El resumen es fácilmente deducible: mantenemos, como juristas y, especialmente, como penalistas, que nadie puede ser juzgado y condenado más que por la comisión de un hecho concreto y situado en el tiempo, y que sólo se le puede reprochar ese hecho ‘y nada más’, pues, si no fuera así, se ofendería a la dignidad humana y a la certeza del derecho, que la Constitución incluye como derecho a la seguridad jurídica.

Las soluciones no garantistas no son soluciones

Hay que asumir que está creciendo la exigencia de soluciones que no se paren en las barras de las garantías. Las sociedades, y está comprobado, no parecen aceptar una enseñanza histórica: el aumento de la represión no resuelve los problemas, y eso se ha comprobado, y es el ejemplo más extremo, con la ineficacia de la pena de muerte en la reducción de la tasa de asesinatos. Lo mismo se puede decir de otros delitos. Pero el problema no es solo de aumento de las penas, sino de supresión de garantías.

Si el camino no puede ser un incremento desaforado de la gravedad de las penas imponibles por el hecho, se abre la vía de la respuesta específicamente dirigida a la reincidencia o a la habitualidad, cuya apreciación no depende de los muchos delitos cometidos por un mismo sujeto sino, más concretamente, de que el delito reiterado sea su forma de vida

Aún no hemos llegado a recuperar – recordemos la antigua Ley de Vagos y Maleantes – la represión penal sobre la pura peligrosidad sin delito o sin delito concretamente vinculable a la reacción represiva, pero creo que es cuestión de tiempo que eso suceda si persisten los problemas atribuidos a esa clase de bandas y organizaciones, al igual que a la masa de sujetos sin medios conocidos de vida, y de los cuales la ciudadanía da por supuesto que viven del pequeño o gran delito.

Un siglo después de que desapareciera su prioridad ideológica parece regresar triunfante el más rancio positivismo naturalista, aunque hoy no se reviste de esa pretendida fundamentación ‘científica’, sino que se sustenta desde ideologías que abiertamente propugnan el derecho penal máximo, esto es: cualquier cantidad de represión a cambio de la tranquilidad de la mayoría, sin que importe el precio que pagará el Estado de Derecho.  La idea es sencilla: hay que vaciar de contenido garantista al derecho penal para así ponerlo al servicio de acercarse a las preocupaciones de la sociedad.

Por supuesto que no es imposible que se llegue a implantar una duplicidad de sistemas penales, a partir de la convicción de que la realidad impide la posibilidad de querer resolver todos los problemas con un sistema penal único.
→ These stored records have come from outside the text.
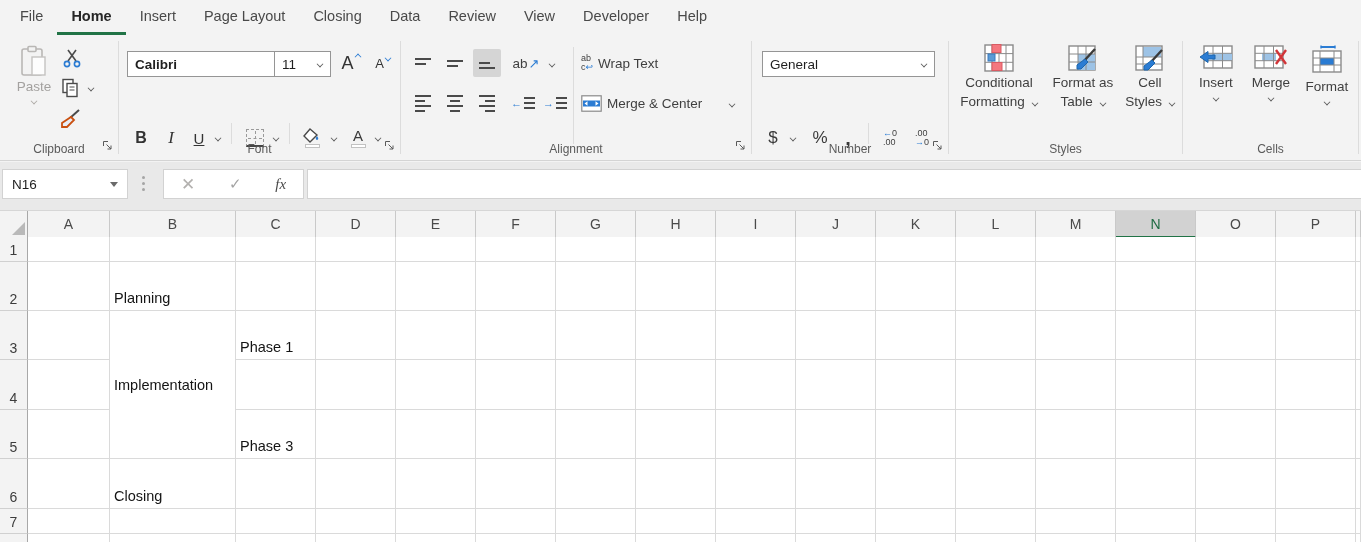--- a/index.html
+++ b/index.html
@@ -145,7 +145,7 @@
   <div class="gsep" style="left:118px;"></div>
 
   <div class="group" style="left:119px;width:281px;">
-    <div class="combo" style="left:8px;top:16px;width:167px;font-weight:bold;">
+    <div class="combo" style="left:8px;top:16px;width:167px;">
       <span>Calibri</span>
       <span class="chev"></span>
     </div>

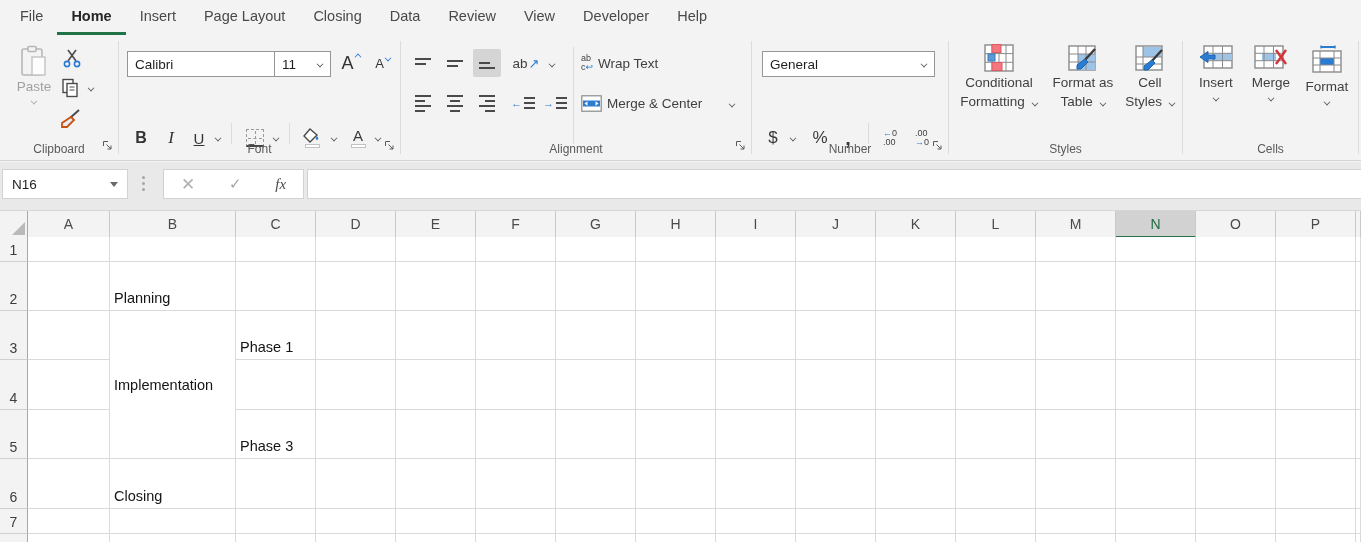--- a/index.html
+++ b/index.html
@@ -190,7 +190,6 @@
     <div class="fbtn" style="left:252px;width:14px;">
         <span class="chev"></span>
       </div>
-    <div class="group-label">Font</div>
     <div class="launcher">
       <svg width="11" height="11" viewBox="0 0 11 11">
           <path d="M1.5 1.5 H6 M1.5 1.5 V6" stroke="#5a5a5a" fill="none"></path>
Ya sabemos que son problemas diferentes la delincuencia profesional, sea de hurtos o de atracos y otras clases de grupos de criminalidad (drogas, tráfico de automóviles, corrupción, delitos económicos, etc.). El derecho penal ha de tener respuestas adecuadas a las característica jurídicas y criminológicas de cada grupo, esto es, una política criminal para cada uno de esos grupos. Pero eso no es lo mismo que establecer derechos penales diferentes en principios rectores y ejecución práctica, y, sobre todo, en garantías en función de la clase de delincuente.

Doy por sentado que quien lea estas notas puede caer en la crítica fácil, que se resume en que ante el fenómeno de la multirreincidencia como modo de vida los penalistas son incapaces de ofrecer soluciones, que sean algo más que la recomendación de incrementar las plantillas de los cuerpos policiales y judiciales y mejorar los controles de entrada y residencia en España y otras medidas en la misma línea como son la eficacia del registro de delitos leves, la coordinación informativa entre policías y órganos judiciales y fiscalías.

Ante la crítica hay que decir que el precio de la destrucción del Estado de Derecho es demasiado alto, y, lo que es más grave: no resolvería el problema y, como tantas soluciones “excepcionales” abriría la vía del paso atrás en la solidez de las garantías constitucionales, y esas consecuencias tienden siempre a contaminar a la totalidad del sistema penal.